As you can see, all I setup was some very simple functions for Play, Stop, Pause, Loop, Speed, Volume, Balance, Position, etc. Now in your Form, put this code in, and you are all set:


VB Code:
Option Explicit
 Private Sub Form_Activate()
    
    'Change the file path of your mp3 in here.
     DirectShow_Load_Media "C:\Jacob's Stuff\Music\Mp3's\Black Metal\Dimmu Borgir - Enthrone Darkness Triumphant - 10 - A Succubus In Rapture.mp3"
    
    'You don't need to do this part, but it's nice to be
    'able to control it.
    '------------------------------------------------
    DirectShow_Volume 100
    DirectShow_Balance 0
    DirectShow_Speed 100
    DirectShow_Set_Position 0, 0, 0, 0
    '------------------------------------------------
     DirectShow_Play
 End Sub
 Private Sub Form_Unload(Cancel As Integer)
      DirectShow_Shutdown
 End Sub

That's all you really need. DirectShow_Load_Media and DirectShow_Play. It's that simple.  :Wink: 

To play videos, here is a sample project: Video Player

Feel free to add to my DirectShow engine.
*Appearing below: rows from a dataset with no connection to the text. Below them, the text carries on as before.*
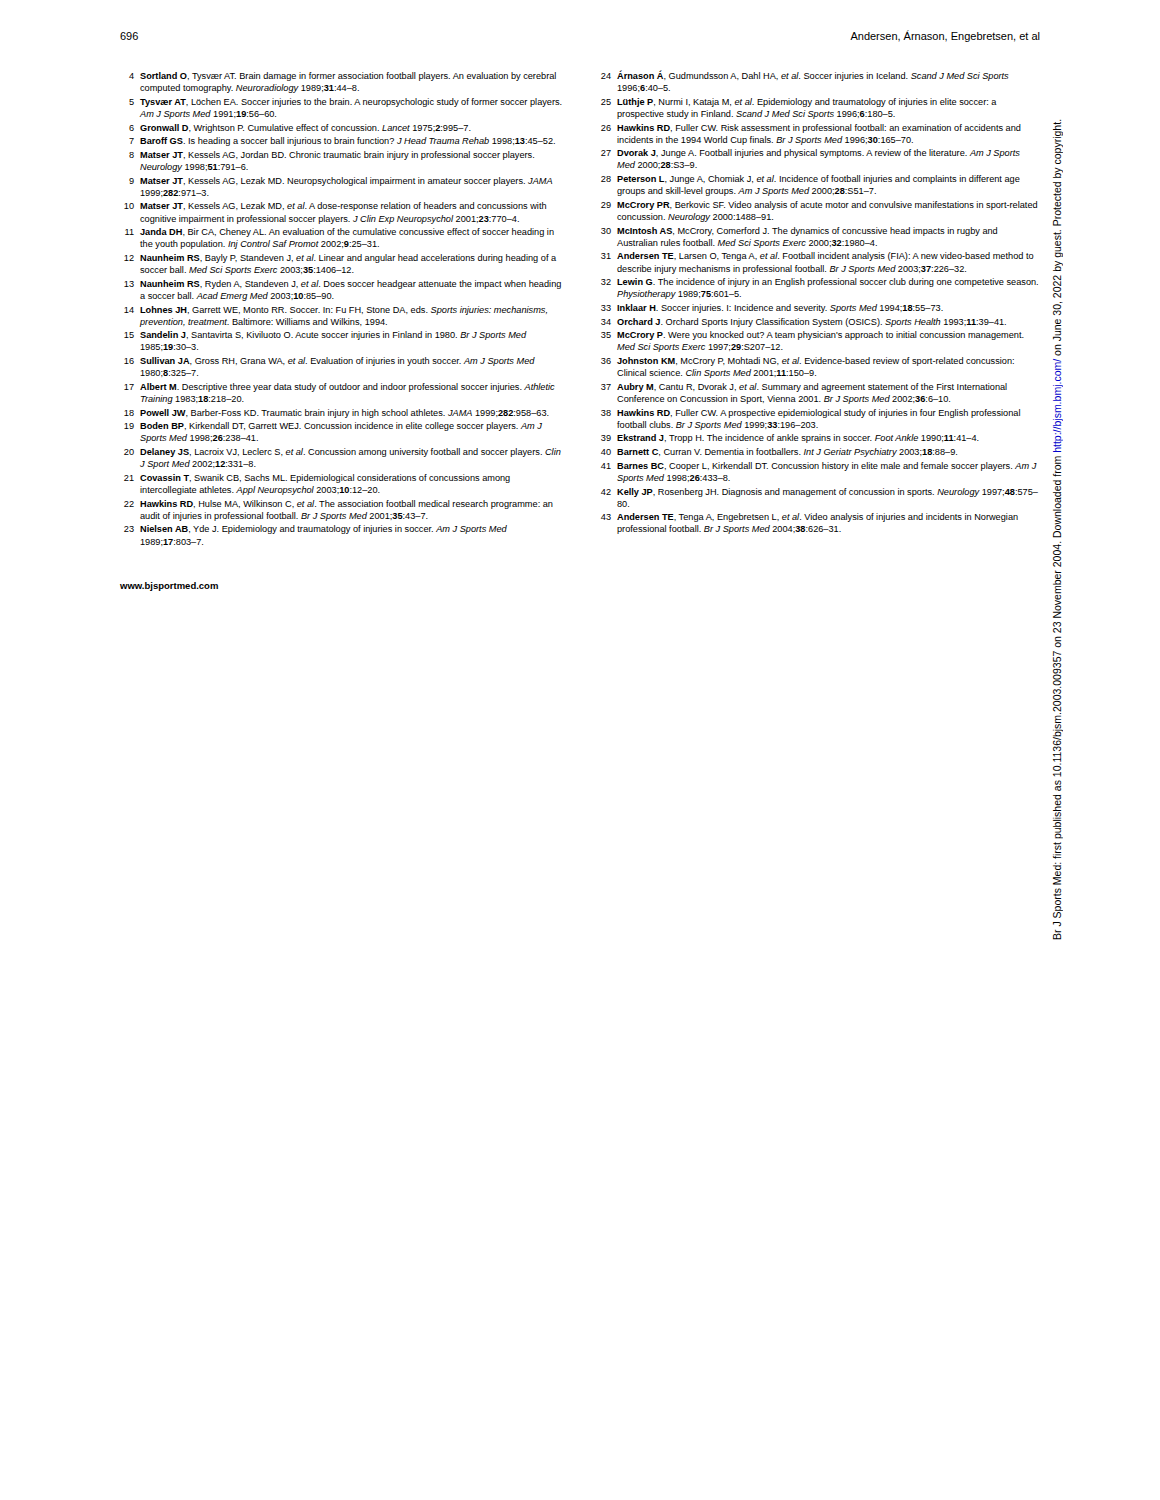696
Andersen, Árnason, Engebretsen, et al
4 Sortland O, Tysvær AT. Brain damage in former association football players. An evaluation by cerebral computed tomography. Neuroradiology 1989;31:44–8.
5 Tysvær AT, Löchen EA. Soccer injuries to the brain. A neuropsychologic study of former soccer players. Am J Sports Med 1991;19:56–60.
6 Gronwall D, Wrightson P. Cumulative effect of concussion. Lancet 1975;2:995–7.
7 Baroff GS. Is heading a soccer ball injurious to brain function? J Head Trauma Rehab 1998;13:45–52.
8 Matser JT, Kessels AG, Jordan BD. Chronic traumatic brain injury in professional soccer players. Neurology 1998;51:791–6.
9 Matser JT, Kessels AG, Lezak MD. Neuropsychological impairment in amateur soccer players. JAMA 1999;282:971–3.
10 Matser JT, Kessels AG, Lezak MD, et al. A dose-response relation of headers and concussions with cognitive impairment in professional soccer players. J Clin Exp Neuropsychol 2001;23:770–4.
11 Janda DH, Bir CA, Cheney AL. An evaluation of the cumulative concussive effect of soccer heading in the youth population. Inj Control Saf Promot 2002;9:25–31.
12 Naunheim RS, Bayly P, Standeven J, et al. Linear and angular head accelerations during heading of a soccer ball. Med Sci Sports Exerc 2003;35:1406–12.
13 Naunheim RS, Ryden A, Standeven J, et al. Does soccer headgear attenuate the impact when heading a soccer ball. Acad Emerg Med 2003;10:85–90.
14 Lohnes JH, Garrett WE, Monto RR. Soccer. In: Fu FH, Stone DA, eds. Sports injuries: mechanisms, prevention, treatment. Baltimore: Williams and Wilkins, 1994.
15 Sandelin J, Santavirta S, Kiviluoto O. Acute soccer injuries in Finland in 1980. Br J Sports Med 1985;19:30–3.
16 Sullivan JA, Gross RH, Grana WA, et al. Evaluation of injuries in youth soccer. Am J Sports Med 1980;8:325–7.
17 Albert M. Descriptive three year data study of outdoor and indoor professional soccer injuries. Athletic Training 1983;18:218–20.
18 Powell JW, Barber-Foss KD. Traumatic brain injury in high school athletes. JAMA 1999;282:958–63.
19 Boden BP, Kirkendall DT, Garrett WEJ. Concussion incidence in elite college soccer players. Am J Sports Med 1998;26:238–41.
20 Delaney JS, Lacroix VJ, Leclerc S, et al. Concussion among university football and soccer players. Clin J Sport Med 2002;12:331–8.
21 Covassin T, Swanik CB, Sachs ML. Epidemiological considerations of concussions among intercollegiate athletes. Appl Neuropsychol 2003;10:12–20.
22 Hawkins RD, Hulse MA, Wilkinson C, et al. The association football medical research programme: an audit of injuries in professional football. Br J Sports Med 2001;35:43–7.
23 Nielsen AB, Yde J. Epidemiology and traumatology of injuries in soccer. Am J Sports Med 1989;17:803–7.
24 Árnason Á, Gudmundsson A, Dahl HA, et al. Soccer injuries in Iceland. Scand J Med Sci Sports 1996;6:40–5.
25 Lüthje P, Nurmi I, Kataja M, et al. Epidemiology and traumatology of injuries in elite soccer: a prospective study in Finland. Scand J Med Sci Sports 1996;6:180–5.
26 Hawkins RD, Fuller CW. Risk assessment in professional football: an examination of accidents and incidents in the 1994 World Cup finals. Br J Sports Med 1996;30:165–70.
27 Dvorak J, Junge A. Football injuries and physical symptoms. A review of the literature. Am J Sports Med 2000;28:S3–9.
28 Peterson L, Junge A, Chomiak J, et al. Incidence of football injuries and complaints in different age groups and skill-level groups. Am J Sports Med 2000;28:S51–7.
29 McCrory PR, Berkovic SF. Video analysis of acute motor and convulsive manifestations in sport-related concussion. Neurology 2000:1488–91.
30 McIntosh AS, McCrory, Comerford J. The dynamics of concussive head impacts in rugby and Australian rules football. Med Sci Sports Exerc 2000;32:1980–4.
31 Andersen TE, Larsen O, Tenga A, et al. Football incident analysis (FIA): A new video-based method to describe injury mechanisms in professional football. Br J Sports Med 2003;37:226–32.
32 Lewin G. The incidence of injury in an English professional soccer club during one competetive season. Physiotherapy 1989;75:601–5.
33 Inklaar H. Soccer injuries. I: Incidence and severity. Sports Med 1994;18:55–73.
34 Orchard J. Orchard Sports Injury Classification System (OSICS). Sports Health 1993;11:39–41.
35 McCrory P. Were you knocked out? A team physician's approach to initial concussion management. Med Sci Sports Exerc 1997;29:S207–12.
36 Johnston KM, McCrory P, Mohtadi NG, et al. Evidence-based review of sport-related concussion: Clinical science. Clin Sports Med 2001;11:150–9.
37 Aubry M, Cantu R, Dvorak J, et al. Summary and agreement statement of the First International Conference on Concussion in Sport, Vienna 2001. Br J Sports Med 2002;36:6–10.
38 Hawkins RD, Fuller CW. A prospective epidemiological study of injuries in four English professional football clubs. Br J Sports Med 1999;33:196–203.
39 Ekstrand J, Tropp H. The incidence of ankle sprains in soccer. Foot Ankle 1990;11:41–4.
40 Barnett C, Curran V. Dementia in footballers. Int J Geriatr Psychiatry 2003;18:88–9.
41 Barnes BC, Cooper L, Kirkendall DT. Concussion history in elite male and female soccer players. Am J Sports Med 1998;26:433–8.
42 Kelly JP, Rosenberg JH. Diagnosis and management of concussion in sports. Neurology 1997;48:575–80.
43 Andersen TE, Tenga A, Engebretsen L, et al. Video analysis of injuries and incidents in Norwegian professional football. Br J Sports Med 2004;38:626–31.
www.bjsportmed.com
Br J Sports Med: first published as 10.1136/bjsm.2003.009357 on 23 November 2004. Downloaded from http://bjsm.bmj.com/ on June 30, 2022 by guest. Protected by copyright.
I only added the basic functions that is perfect for making your own media player.

----------


## Jenova

Two other ways that you might find helpful are the sndPlaySound API and the MMControl that can be added in VB.

*sndPlaySound*

This function plays the sound specified by 'lpszPlaySound' parameter. This function is limited to .wav files. An example of use is shown below.


VB Code:
Option Explicit
 
' Plays the sound specified by
' lpszPlaySound. This function is
' limited to .wav files.
Private Declare Function sndPlaySound _
    Lib "winmm.dll" _
    Alias "sndPlaySoundA" ( _
        ByVal lpszSoundName As String, _
        ByVal uFlags As Long) _
        As Long
        
Private Const SND_NOWAIT    As Long = &H2000                    ' Don't wait if the driver is busy
Private Const SND_SYNC      As Long = &H0                       ' Play synchronously (default)
Private Const SND_FLAGS     As Long = SND_SYNC Or SND_NOWAIT    ' Combination of two constants above
 Private Sub Command1_Click()
    ' Call sndPlaySound to play our file
    Call sndPlaySound(App.Path & "\Chimes.wav", SND_FLAGS)
End Sub

*MMControl*

This is a control that can be added through Visual Basic 6.0 by going to Project > Components and selecting 'Microsoft Multimedia Control 6.0'. This control can play a mixture of sound types and is of more use than sndPlaySound if you are playing music through VB. An example on using this is below:


VB Code:
Private Sub Form_Load()
    With MMControl1
        .FileName = App.Path & "\Sound.wma"     ' Set the file to be played
        .Command = "Open"                       ' Open the file
        .Command = "Play"                       ' Play the file
    End With
End Sub

Hope this is of some help  :wave:

----------